WHAT IS EXPECTED: In the passage on Arnold Friend, what item do Friend and his cohort both wear?

GIVEN PASSAGE:

===

Another powerful connection that binds Arnold Friend with the sinister Pied Piper is vernacular and music. Connie observes that Friend speaks in a “lilting voice,” “a slight rhythmic lilt,” and has a “singsong” manner of speaking which recalls to her mind a popular song of yesteryear. It is not by chance either that she sees a resemblance between his voice and a music disc jockey (DJ). He converses also with Connie about a favorite teenage topic, the popular teen music, throwing names at her like Bobby King. The entire scenario happens with a background of music blaring through the car’s transistor radio. The exact radio program to which she is listening is playing in her victimizer’s car. Friend mirrors teenagers, forging a like identity with them in order to gain trust and acceptance. Lilting is an animated, rhythmic type of music sung by the Celts of Ireland in the absence of instruments. Moreover, Friend ensures that he is abreast of the teenage dialect and mouths the up-to-the-minute phrases that the American youth would employ to communicate among one another. With ease, Friend talks to Commie like a peer; however, in a fit of anger, he blurts a succession of adolescent catch-phrases which he learned. As if in a trance of a fortune-teller or medium, Arnold Friend reveals to Connie where her family was, what they were doing, and who were there at the family barbeque. It seems like Friend had psychic ability to entrance his victims and to peer into the future and omniscient view of the present. “Right now, they're uh—they're drinking. Sitting around,’ he said vaguely, squinting as if he were staring all the way to town and over to Aunt Tillie's back yard. Then the vision seemed to get clear and he nodded energetically.”
To seduce the girls, Friend ascertains that his dress projects style, confidence, and masculine charm. Friend and his cohort both wear sunglasses (posing as a cool guy in the 1960s). Oates reports that, “Connie liked the way he was dressed, which was the way all of them dressed: tight faded jeans stuffed into black, scuffed boots, a belt that pulled his waist in and showed how lean he was.” The trendy gear emphasized Friend’s well-built physique in order to enchant the females into his car to their peril. Popular clothes made Friend an accepted, included element within the adolescent social circles and by extension; they give him some leverage among his girl victims. Another critic, Marie Mitchell Urbanski, suggests that the story is in fact “the framework of a religious allegory-the seduction of Eve” (Mitchell).Eve and Pandora in the theodicy myths stand as both the temptress and the seduced. They both throw the world into confusion because of their willingness to gratify their immediate pleasurable longings and who in the end, pay a high price for their corrupt proclivities. The snake entices Eve to partake of the forbidden fruit in the Garden of Eden and then coaxes her husband, Adam to eat of the fruit. As the Sacred Text goes, they both ultimately die as punishment for their transgression. This connection is fitting since it is through the woman’s temptation and seduction that a veritable Pandora’s Box is opened where chaos is unleashed into the world. Oates prefaces the book by showing how much Connie concerns herself with clothes and her appearance. So her predator, like a subtle snake, has to assume an attractive façade which would break down her defenses and open her to attack.

===

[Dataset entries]
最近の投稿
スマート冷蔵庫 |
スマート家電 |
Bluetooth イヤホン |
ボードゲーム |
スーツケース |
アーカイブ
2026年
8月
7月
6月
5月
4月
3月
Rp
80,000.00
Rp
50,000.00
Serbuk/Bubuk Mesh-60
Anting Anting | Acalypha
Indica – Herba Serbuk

===

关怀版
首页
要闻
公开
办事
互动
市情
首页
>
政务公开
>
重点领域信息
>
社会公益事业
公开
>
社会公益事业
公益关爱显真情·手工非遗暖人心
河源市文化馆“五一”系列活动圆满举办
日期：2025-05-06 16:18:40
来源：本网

===

SOLUTION: Sunglasses.